We are then calculating and displaying the per capita energy comsumption (in KW/H) per European Union country 

In [7]:
def calculate_energy_consumption_per_capita(df):
    df['energy_consumption_PC_kwh'] = df['energy_consumption_gwh'] / df['population'] * 1000000
    return df

dataset_by_country = nrg_bal.data.groupby(['TIME_PERIOD', 'geo'])['OBS_VALUE'].sum().reset_index()

consumption_pc_by_country = dataset_by_country.merge(demo_pjan.data, on=['TIME_PERIOD', 'geo'], how='inner')

consumption_pc_by_country.rename(columns={'OBS_VALUE_x': 'energy_consumption_gwh', 'OBS_VALUE_y': 'population'}, inplace=True)

consumption_pc_by_country = calculate_energy_consumption_per_capita(consumption_pc_by_country)
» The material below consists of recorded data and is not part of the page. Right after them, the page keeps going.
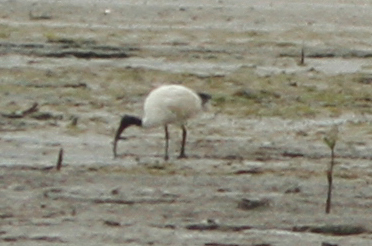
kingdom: Animalia
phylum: Chordata
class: Aves
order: Pelecaniformes
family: Threskiornithidae
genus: Threskiornis
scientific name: Threskiornis molucca
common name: Australian white ibis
fig = px.line(consumption_pc_by_country, x='TIME_PERIOD', y='energy_consumption_PC_kwh', color='geo')
fig.show()

Key observations:

- Luxembourg (LU, green line) shows significantly higher per capita energy consumption than the others, peaking around 2005 at nearly 100,000 kWh per person before declining substantially to around 50,000 kWh by 2022
- Malta (MT, orange line) shows the lowest consumption eith 12,000 kWh per capita
- Most other EU countries cluster in the 15,000-40,000 kWh range
- There's a general downward trend in per capita energy consumption across most countries after 2005-2010
- A particularly noticeable decline occurs after 2020, likely due to COVID-19 impacts
- Countries show varying patterns of efficiency improvement, with the Luxembourg showing the most dramatic reduction

Finally, we are generating a Sankey diagram to see what sector consumes what type of energy for the year 2022.

In [8]:
df = nrg_bal.data.merge(demo_pjan.data, on=['TIME_PERIOD', 'geo'], how='inner')
df.rename(columns={'OBS_VALUE_x': 'energy_consumption_gwh', 'OBS_VALUE_y': 'population'}, inplace=True)
df = df[(df['TIME_PERIOD'] == 2022)]

sources = df['siec_label'].unique()
targets = df['nrg_bal_label'].unique()

labels = []
source = []
target = []
value = []

index = 0
index_dict = {}

for s in sources:
    labels.append(s)
    index_dict[s] = index
    index += 1

    for t in targets:
        if t not in index_dict:
            labels.append(t)
            index_dict[t] = index
            index += 1
        source.append(index_dict[s])
        target.append(index_dict[t])
        value.append(df[(df['siec_label'] == s) & (df['nrg_bal_label'] == t)]['energy_consumption_gwh'].sum())
        
    


fig = go.Figure(data=[go.Sankey(
    node = dict(
      pad = 15,
      thickness = 20,
      line = dict(color = "black", width = 0.5),
      label = labels,
      color = "blue"
    ),
    link = dict(
      source = source,
      target = target,
      value = value
  ))])

fig.update_layout(title_text="Source of energy by sectors", font_size=10)
fig.show()

The chart shows a Sankey diagram illustrating the flow of energy from different sources (left side) to various consuming sectors (right side).
Key observations:

- Oil and petroleum products (bottom left) flow primarily to the transport sector, representing the largest single energy flow in the diagram
- Electricity (top left) distributes across multiple sectors, with significant flows to commercial/public services, industry, and households
- Natural gas shows major flows to households and industry sectors
- Renewables and biofuels connect to multiple sectors but appear to have smaller overall volumes
- Households receive energy from multiple sources, particularly electricity, natural gas, and heat
- The industry sector draws significantly from electricity and natural gas

This visualization effectively demonstrates which energy sources power specific sectors of the economy, highlighting the oil-transport relationship and the versatility of electricity and natural gas in serving multiple sectors. It provides a comprehensive view of the energy system's structure and interdependencies that complements the time-series data shown in previous charts.